EXERCISE: The whole listing, exactly as given: write it out, leaving out each image.

** AVAILABLE DATA follows **

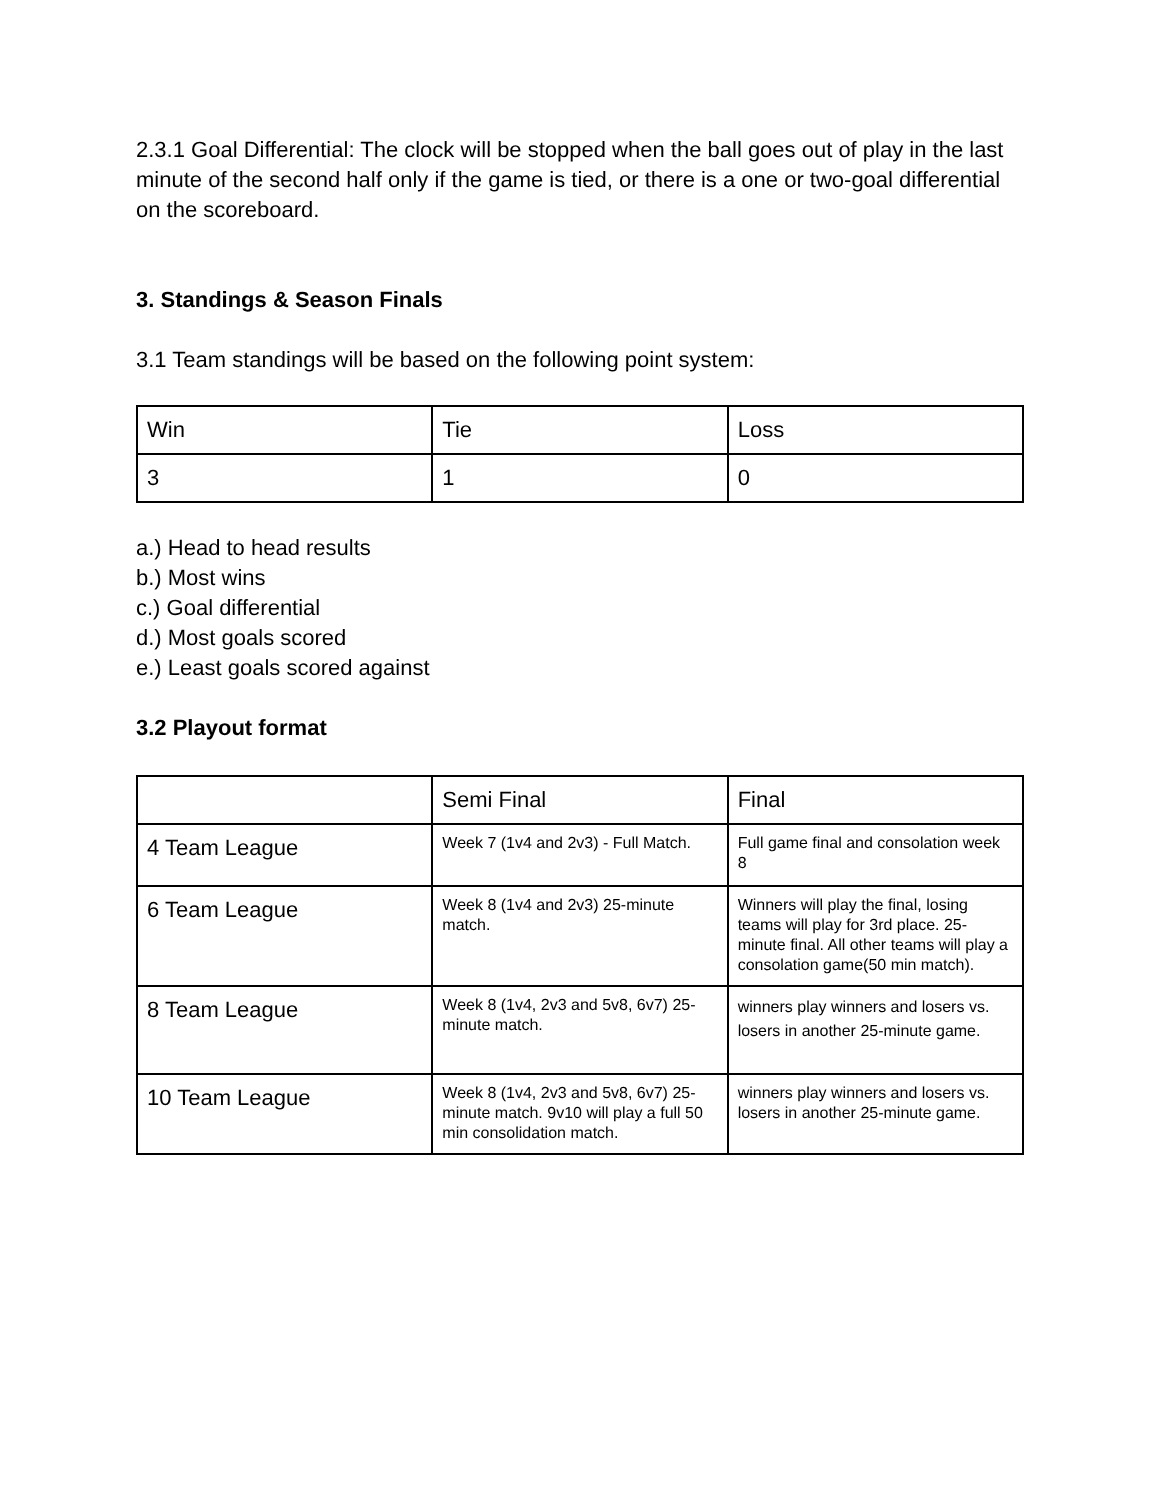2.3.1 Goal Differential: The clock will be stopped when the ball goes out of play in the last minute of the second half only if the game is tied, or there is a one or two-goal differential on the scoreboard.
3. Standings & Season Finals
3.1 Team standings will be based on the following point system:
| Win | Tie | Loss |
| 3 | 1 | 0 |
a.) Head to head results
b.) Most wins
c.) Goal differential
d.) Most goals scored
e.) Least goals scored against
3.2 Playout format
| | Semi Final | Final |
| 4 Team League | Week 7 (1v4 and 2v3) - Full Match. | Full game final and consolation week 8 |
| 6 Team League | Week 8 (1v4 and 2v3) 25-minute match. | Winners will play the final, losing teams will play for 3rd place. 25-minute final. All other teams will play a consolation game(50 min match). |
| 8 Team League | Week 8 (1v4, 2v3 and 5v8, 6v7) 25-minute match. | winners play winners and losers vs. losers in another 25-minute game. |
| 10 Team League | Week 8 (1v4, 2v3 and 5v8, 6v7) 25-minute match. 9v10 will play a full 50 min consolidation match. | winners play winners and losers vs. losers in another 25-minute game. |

** End of AVAILABLE DATA **

RESULT OF THIS TASK:
2.3.1 Goal Differential: The clock will be stopped when the ball goes out of play in the last minute of the second half only if the game is tied, or there is a one or two-goal differential on the scoreboard.
3. Standings & Season Finals
3.1 Team standings will be based on the following point system:
| Win | Tie | Loss |
| 3 | 1 | 0 |
a.) Head to head results
b.) Most wins
c.) Goal differential
d.) Most goals scored
e.) Least goals scored against
3.2 Playout format
| | Semi Final | Final |
| 4 Team League | Week 7 (1v4 and 2v3) - Full Match. | Full game final and consolation week 8 |
| 6 Team League | Week 8 (1v4 and 2v3) 25-minute match. | Winners will play the final, losing teams will play for 3rd place. 25-minute final. All other teams will play a consolation game(50 min match). |
| 8 Team League | Week 8 (1v4, 2v3 and 5v8, 6v7) 25-minute match. | winners play winners and losers vs. losers in another 25-minute game. |
| 10 Team League | Week 8 (1v4, 2v3 and 5v8, 6v7) 25-minute match. 9v10 will play a full 50 min consolidation match. | winners play winners and losers vs. losers in another 25-minute game. |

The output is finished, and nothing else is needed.